Auch Helmut Panke, von 2002 bis September 2006 Vorstandsvorsitzender des BMW-Konzerns, gehört zum Verwaltungsrat. Er dürfte eine Studie der deutschen Bank besonders intensiv gelesen haben. Der UBS-Konkurrent weist darauf hin, dass die Schweizer besser dastünden, wenn sie sich auf die Vermögensverwaltung konzentrierten. Warum, so fragt sich Panke möglicherweise, ist es Wuffli nicht gelungen, den Eine-Bank-Ansatz überzeugender zu kommunizieren? Warum tauchen solche Analystenberichte auf, die indirekt vorschlagen, die UBS in zwei Teile aufzuspalten, eine für die Vermögensverwaltung, die andere fürs Investmentbanking?
Unangenehme Erinnerungen wecken die jüngsten Ereignisse bei der UBS auch bei Peter Voser.

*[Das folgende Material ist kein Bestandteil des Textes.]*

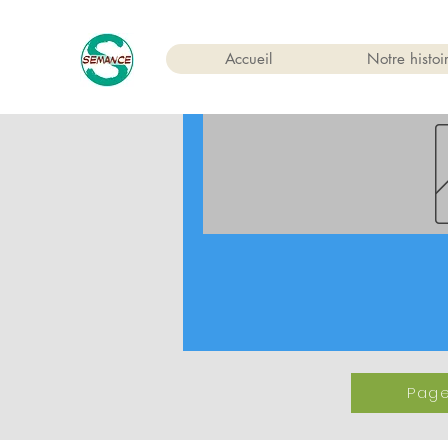
Accueil
Notre histoi
Page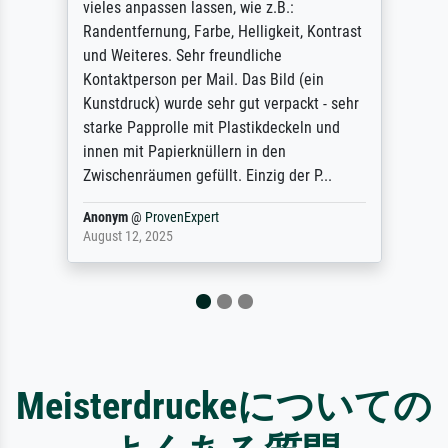
Annunciation by Fra Angelico from a very
large and popular American "art/poster"
site advertising giclee print quality. The
quality for a large print was atrocious. They
refunded me when I sent pictures of the
blurry print vs. a Wikipedia commons
representation. They stated they couldn't
do ...
Anonym
@
ProvenExpert
December 4, 2025
Meisterdruckeについての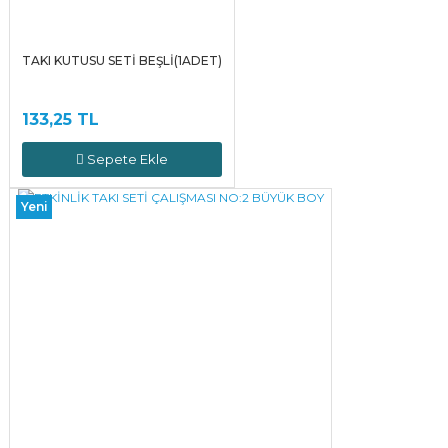
TAKI KUTUSU SETİ BEŞLİ(1ADET)
133,25 TL
Sepete Ekle
Yeni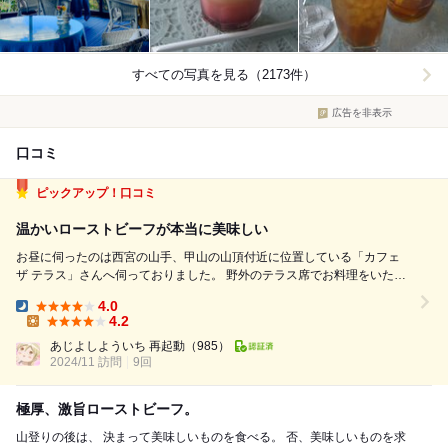
すべての写真を見る（2173件）
広告を非表示
口コミ
ピックアップ！口コミ
温かいローストビーフが本当に美味しい
お昼に伺ったのは西宮の山手、甲山の山頂付近に位置している「カフェ
ザ テラス」さんへ伺っておりました。 野外のテラス席でお料理をいただ
ける贅沢も味わいたくなりますねw このテラス席で外の緑と空を正面に観
4.0
ながら好きなドリンクや食事をゆっくり楽しむ贅沢さがたま...
Dinner:
4.2
Lunch:
あじよしよういち 再起動
（985）
2024/11 訪問
9回
極厚、激旨ローストビーフ。
​山登りの後は、 決まって美味しいものを食べる。 否、美味しいものを求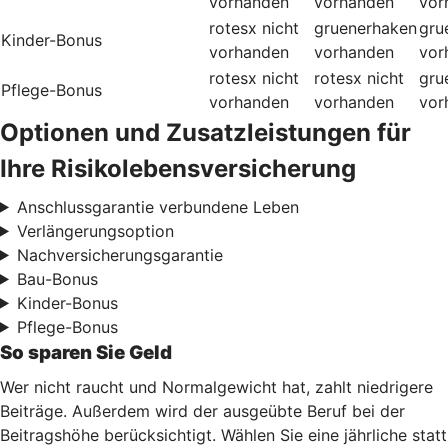
vorhanden
vorhanden
vor
rotesx
nicht
gruenerhaken
gru
Kinder-Bonus
vorhanden
vorhanden
vor
rotesx
nicht
rotesx
nicht
gru
Pflege-Bonus
vorhanden
vorhanden
vor
Optionen und Zusatzleistungen für
Ihre Risikolebensversicherung
Anschlussgarantie verbundene Leben
Verlängerungsoption
Nachversicherungsgarantie
Bau-Bonus
Kinder-Bonus
Pflege-Bonus
So sparen Sie Geld
Wer nicht raucht und Normalgewicht hat, zahlt niedrigere
Beiträge. Außerdem wird der ausgeübte Beruf bei der
Beitragshöhe berücksichtigt. Wählen Sie eine jährliche statt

Der Schweizer ist seit 2004 Finanzchef des Ölgiganten Royal Dutch Shell. Davor war er in gleicher Funktion beim Schweizer Technologiekonzern ABB und hat erlebt, in welche tiefe Krise ein Unternehmen geraten kann, wenn es nicht rechtzeitig gegensteuert. Das ist wie beim Segeln: Wenn der Wind dreht, muss der Kurs angepasst werden. Voser dürfte die Finanzzahlen der Großbank sorgfältig analysiert haben. Wuffli, so müsste danach auch sein Fazit gelautet haben, ist nicht mehr der Mann der Zukunft.
Unter diesen Bedingungen einem Wechsel des Firmenchefs in den Verwaltungsrat zuzustimmen, fällt dem Gremium schwer. Hätten die alten Mechanismen funktioniert, so hätte die Verwaltungsratsmitglieder die Kröte geschluckt. „Doch das sind Profis“, sagt ein UBS-Mann, „Gefühle spielen keine Rolle.“ Nach einer hitzigen Sitzung entscheiden sie sich gegen Ospels Rückzug und damit auch gegen Wufflis Wechsel. Als der Konzernchef davon erfährt, zieht er die Konsequenz: Wuffli sieht es als Vertrauensentzug und nimmt seinen Hut.
Am vergangenen Sonntag, als die Allinghi zum entscheidenden Rennen aufbricht soll, herrscht übrigens Flaute vor der Küste von Valencia. Skipper Bertarelli dürfte das nach der erschöpfenden UBS-Sitzung durchaus entgegen gekommen sein. Er verschiebt seinen Sieg auf Dienstag.